Easing into Functional Programming in JavaScript

This article is intended to help you methodically incorporate Functional Programming (FP) techniques into your everyday JavaScript.

It will not try to convince you that FP is a good idea (if you want to be convinced, read anything Eric Elliott has ever written on the subject) nor will it detail FP concepts or how to implement them. For an introduction on the problems and solutions outlined here, watch Brian Lonsdorf's talk, of which this article is tightly based on. In fact, this article is basically an outline of his talk, but with some practical advice and dank memes sprinkled in. Let's get started!

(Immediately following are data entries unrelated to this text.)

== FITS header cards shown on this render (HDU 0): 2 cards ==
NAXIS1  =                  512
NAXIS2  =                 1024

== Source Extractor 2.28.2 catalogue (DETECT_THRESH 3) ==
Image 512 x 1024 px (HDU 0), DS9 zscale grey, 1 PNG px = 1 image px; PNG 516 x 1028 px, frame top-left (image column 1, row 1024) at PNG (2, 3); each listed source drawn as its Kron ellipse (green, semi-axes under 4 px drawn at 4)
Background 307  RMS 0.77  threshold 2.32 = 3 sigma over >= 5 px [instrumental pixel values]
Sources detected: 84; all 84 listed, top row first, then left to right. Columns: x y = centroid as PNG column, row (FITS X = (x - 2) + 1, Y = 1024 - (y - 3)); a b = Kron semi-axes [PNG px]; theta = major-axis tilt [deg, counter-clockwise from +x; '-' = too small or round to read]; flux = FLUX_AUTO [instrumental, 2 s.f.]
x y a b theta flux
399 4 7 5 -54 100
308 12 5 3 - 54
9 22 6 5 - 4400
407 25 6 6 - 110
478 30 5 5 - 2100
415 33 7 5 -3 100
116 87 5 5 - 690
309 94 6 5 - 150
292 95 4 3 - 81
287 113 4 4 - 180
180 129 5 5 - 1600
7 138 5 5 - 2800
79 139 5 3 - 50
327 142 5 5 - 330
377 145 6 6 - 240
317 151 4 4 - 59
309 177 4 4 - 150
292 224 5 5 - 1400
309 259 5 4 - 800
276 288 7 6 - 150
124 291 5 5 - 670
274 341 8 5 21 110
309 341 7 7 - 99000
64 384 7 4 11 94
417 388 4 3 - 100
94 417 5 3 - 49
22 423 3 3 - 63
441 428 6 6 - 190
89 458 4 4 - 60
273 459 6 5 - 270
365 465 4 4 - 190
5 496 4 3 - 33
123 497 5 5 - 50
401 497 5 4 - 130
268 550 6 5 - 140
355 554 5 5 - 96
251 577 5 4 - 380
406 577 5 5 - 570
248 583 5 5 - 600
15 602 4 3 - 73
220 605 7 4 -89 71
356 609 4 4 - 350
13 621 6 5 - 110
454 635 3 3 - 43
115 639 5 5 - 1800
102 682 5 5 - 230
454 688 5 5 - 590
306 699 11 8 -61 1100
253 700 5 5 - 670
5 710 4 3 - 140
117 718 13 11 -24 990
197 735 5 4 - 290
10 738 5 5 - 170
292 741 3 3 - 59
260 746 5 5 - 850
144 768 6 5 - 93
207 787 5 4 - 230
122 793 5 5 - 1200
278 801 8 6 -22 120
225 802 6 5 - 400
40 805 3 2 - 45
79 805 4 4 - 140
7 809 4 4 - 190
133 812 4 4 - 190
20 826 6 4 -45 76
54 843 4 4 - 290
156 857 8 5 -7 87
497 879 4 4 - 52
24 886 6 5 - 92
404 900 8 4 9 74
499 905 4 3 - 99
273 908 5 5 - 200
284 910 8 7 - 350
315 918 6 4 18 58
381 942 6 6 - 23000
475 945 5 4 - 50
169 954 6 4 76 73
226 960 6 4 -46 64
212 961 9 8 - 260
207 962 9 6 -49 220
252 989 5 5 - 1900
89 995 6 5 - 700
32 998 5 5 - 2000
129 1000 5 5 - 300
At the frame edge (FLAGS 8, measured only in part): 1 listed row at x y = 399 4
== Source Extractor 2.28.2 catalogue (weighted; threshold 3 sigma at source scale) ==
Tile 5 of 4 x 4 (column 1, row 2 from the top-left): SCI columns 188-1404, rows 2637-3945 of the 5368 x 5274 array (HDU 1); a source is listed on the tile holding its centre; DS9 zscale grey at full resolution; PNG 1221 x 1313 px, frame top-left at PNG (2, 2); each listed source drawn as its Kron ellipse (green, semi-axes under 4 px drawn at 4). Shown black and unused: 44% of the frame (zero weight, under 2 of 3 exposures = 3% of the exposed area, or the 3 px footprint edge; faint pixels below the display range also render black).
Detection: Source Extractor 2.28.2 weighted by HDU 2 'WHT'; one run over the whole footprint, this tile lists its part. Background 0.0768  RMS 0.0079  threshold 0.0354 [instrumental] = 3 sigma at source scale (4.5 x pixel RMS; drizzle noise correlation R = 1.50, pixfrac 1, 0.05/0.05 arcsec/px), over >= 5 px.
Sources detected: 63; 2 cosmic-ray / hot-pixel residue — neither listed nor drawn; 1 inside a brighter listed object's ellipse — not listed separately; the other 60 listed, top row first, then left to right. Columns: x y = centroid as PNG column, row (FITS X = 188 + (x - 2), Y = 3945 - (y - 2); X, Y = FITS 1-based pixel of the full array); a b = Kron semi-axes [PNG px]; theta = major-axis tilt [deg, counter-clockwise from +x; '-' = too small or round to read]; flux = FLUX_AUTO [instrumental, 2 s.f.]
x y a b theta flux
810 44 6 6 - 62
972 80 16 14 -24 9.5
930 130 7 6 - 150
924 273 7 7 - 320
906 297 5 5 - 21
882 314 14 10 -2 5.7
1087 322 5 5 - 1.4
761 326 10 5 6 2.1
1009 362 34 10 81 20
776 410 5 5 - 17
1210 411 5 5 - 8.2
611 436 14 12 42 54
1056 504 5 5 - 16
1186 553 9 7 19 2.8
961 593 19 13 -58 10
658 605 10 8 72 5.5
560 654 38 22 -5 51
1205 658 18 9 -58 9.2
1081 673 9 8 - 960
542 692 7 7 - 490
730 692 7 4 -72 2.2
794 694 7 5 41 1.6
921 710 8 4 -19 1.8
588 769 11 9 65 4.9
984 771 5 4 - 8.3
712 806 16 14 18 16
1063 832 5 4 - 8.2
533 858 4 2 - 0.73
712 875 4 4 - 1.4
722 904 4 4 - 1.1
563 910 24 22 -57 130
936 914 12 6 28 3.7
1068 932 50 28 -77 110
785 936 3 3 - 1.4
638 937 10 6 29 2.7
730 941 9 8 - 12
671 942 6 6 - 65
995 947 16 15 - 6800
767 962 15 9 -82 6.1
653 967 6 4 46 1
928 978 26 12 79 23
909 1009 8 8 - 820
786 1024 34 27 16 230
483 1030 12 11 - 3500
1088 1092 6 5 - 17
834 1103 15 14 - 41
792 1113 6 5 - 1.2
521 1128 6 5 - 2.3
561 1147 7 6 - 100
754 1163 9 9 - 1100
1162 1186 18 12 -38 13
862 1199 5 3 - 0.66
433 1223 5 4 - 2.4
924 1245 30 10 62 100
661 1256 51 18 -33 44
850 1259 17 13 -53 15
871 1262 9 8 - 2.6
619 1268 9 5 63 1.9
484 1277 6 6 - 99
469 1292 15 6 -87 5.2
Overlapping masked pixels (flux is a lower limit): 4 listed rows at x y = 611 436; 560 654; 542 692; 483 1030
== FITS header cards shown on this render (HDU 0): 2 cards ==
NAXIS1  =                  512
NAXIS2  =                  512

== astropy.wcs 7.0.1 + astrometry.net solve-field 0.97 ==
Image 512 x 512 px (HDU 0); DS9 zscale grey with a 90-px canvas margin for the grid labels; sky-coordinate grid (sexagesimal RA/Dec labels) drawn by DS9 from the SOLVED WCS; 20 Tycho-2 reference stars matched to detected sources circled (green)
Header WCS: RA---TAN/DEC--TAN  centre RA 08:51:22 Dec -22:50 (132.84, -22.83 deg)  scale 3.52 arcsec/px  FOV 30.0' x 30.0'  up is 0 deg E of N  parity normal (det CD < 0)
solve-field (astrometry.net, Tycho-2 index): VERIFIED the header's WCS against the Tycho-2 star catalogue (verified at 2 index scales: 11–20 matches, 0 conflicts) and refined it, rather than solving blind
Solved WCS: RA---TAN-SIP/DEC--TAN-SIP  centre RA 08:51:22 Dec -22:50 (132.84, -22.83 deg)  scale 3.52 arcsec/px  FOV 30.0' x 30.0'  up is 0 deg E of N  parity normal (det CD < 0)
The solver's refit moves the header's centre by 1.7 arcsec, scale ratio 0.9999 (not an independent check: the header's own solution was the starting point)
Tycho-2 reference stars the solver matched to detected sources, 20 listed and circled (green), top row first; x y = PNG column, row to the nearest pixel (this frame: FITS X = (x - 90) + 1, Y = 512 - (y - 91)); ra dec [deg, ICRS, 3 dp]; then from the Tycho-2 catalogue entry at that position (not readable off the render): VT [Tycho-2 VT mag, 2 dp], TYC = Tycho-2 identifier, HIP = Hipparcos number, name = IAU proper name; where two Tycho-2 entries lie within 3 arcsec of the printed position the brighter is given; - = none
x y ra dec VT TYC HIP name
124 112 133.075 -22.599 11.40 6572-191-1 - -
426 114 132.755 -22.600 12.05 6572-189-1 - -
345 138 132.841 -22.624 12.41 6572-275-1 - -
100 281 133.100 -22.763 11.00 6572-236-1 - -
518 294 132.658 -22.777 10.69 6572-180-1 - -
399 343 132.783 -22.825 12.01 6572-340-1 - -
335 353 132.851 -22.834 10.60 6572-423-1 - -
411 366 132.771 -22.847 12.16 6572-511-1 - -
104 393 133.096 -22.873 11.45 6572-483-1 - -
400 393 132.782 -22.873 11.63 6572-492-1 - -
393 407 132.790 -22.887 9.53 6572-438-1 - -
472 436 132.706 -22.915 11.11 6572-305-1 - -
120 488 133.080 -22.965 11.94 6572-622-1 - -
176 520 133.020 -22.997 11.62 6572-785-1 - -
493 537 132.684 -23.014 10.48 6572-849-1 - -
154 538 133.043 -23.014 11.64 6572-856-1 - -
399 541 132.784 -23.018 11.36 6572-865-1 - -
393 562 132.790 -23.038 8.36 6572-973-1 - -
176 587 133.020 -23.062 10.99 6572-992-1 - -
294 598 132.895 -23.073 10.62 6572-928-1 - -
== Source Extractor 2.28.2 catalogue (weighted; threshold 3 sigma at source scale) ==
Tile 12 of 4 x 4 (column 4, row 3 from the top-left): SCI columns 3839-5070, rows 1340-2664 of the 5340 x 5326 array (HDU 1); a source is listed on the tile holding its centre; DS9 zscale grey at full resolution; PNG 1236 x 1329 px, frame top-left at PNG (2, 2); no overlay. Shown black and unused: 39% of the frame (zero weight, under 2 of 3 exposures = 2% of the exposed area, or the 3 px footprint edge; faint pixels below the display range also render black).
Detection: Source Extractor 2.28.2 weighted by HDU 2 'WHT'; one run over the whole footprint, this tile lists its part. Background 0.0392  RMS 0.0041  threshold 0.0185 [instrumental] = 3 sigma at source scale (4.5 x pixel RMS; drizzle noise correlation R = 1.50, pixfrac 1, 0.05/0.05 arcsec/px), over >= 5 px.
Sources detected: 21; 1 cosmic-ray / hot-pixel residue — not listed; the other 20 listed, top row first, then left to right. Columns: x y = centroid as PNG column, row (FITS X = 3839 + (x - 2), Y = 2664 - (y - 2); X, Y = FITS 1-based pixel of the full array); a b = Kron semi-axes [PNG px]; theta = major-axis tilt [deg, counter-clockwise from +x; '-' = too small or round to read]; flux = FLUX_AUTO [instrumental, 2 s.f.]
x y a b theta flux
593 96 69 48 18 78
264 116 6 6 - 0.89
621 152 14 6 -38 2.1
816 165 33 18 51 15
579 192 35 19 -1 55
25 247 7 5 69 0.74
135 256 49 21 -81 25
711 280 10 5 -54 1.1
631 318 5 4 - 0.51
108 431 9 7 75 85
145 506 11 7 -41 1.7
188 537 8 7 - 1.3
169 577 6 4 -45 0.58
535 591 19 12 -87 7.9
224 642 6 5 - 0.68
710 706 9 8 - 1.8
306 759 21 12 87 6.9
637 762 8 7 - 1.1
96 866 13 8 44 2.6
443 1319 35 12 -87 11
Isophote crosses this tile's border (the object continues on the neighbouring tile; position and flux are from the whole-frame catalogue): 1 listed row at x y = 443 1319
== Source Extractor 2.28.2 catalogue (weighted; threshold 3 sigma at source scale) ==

🚨🚨🚨 Update: I finished a real-world project where I put these practices to use. Check it out and let me know what you think!

Level 1 — Eliminate Loops

The easiest way to get started with FP is by using functions the language already provides for you. Namely: map, filter, and reduce. Replace all for loops and mutating forEachs with their functional alternatives.

If you've been writing JavaScript for more than a few months then you probably haven't written a for loop for a long, long time. Still, it's worth branching out from the native Array methods to avoid re-writing a bunch of utility code in every project. Ramda is a great library when you need this extra horsepower. It's like a functional-by-design lodash.

Level 2 — Eliminate Useless Assignment

pipe or compose functions together to avoid unnecessary intermediate variable declarations. (Giving names to values is still a good idea, however.)

Level 3 — Eliminate null and undefined

null is a billion dollar mistake. It leads to all kinds of preventable runtime exceptions and breaks function contracts. And JavaScript has two of them (#sadlol)! Use the Maybe monad to codify the concept of nothingness.

Level 4 — Eliminate Exceptions

You have two options here. If you are using TypeScript or a static type analyzer such as Flow, I recommend #1. If not, go with #2.

  1. Return Errors instead. The function in this case will have a union/variant return type e.g. Int | Error.
  2. Use the Either monad.

Level 5 — Eliminate Conditional Statements

The problem with conditionals in most languages is that they are statements, not expressions. This means you can't save the result of an if/switch statement to a value and you are left using temporary variables or wonky IIFEs instead.

Wait for the pattern matching proposal to hit stage 4? :D In the meantime, use the Either monad.

Level 6 — Eliminate Callbacks

Use Promises instead (or better yet, Futures).

You almost certainly already do this one.

Level 7 — Eliminate Side-Effects

Use the IO Monad.

It should be noted that FP isn't about merely eliminating things. It's about making your code more reasonable and composable. When you are given more powerful abstractions, you need fewer of them.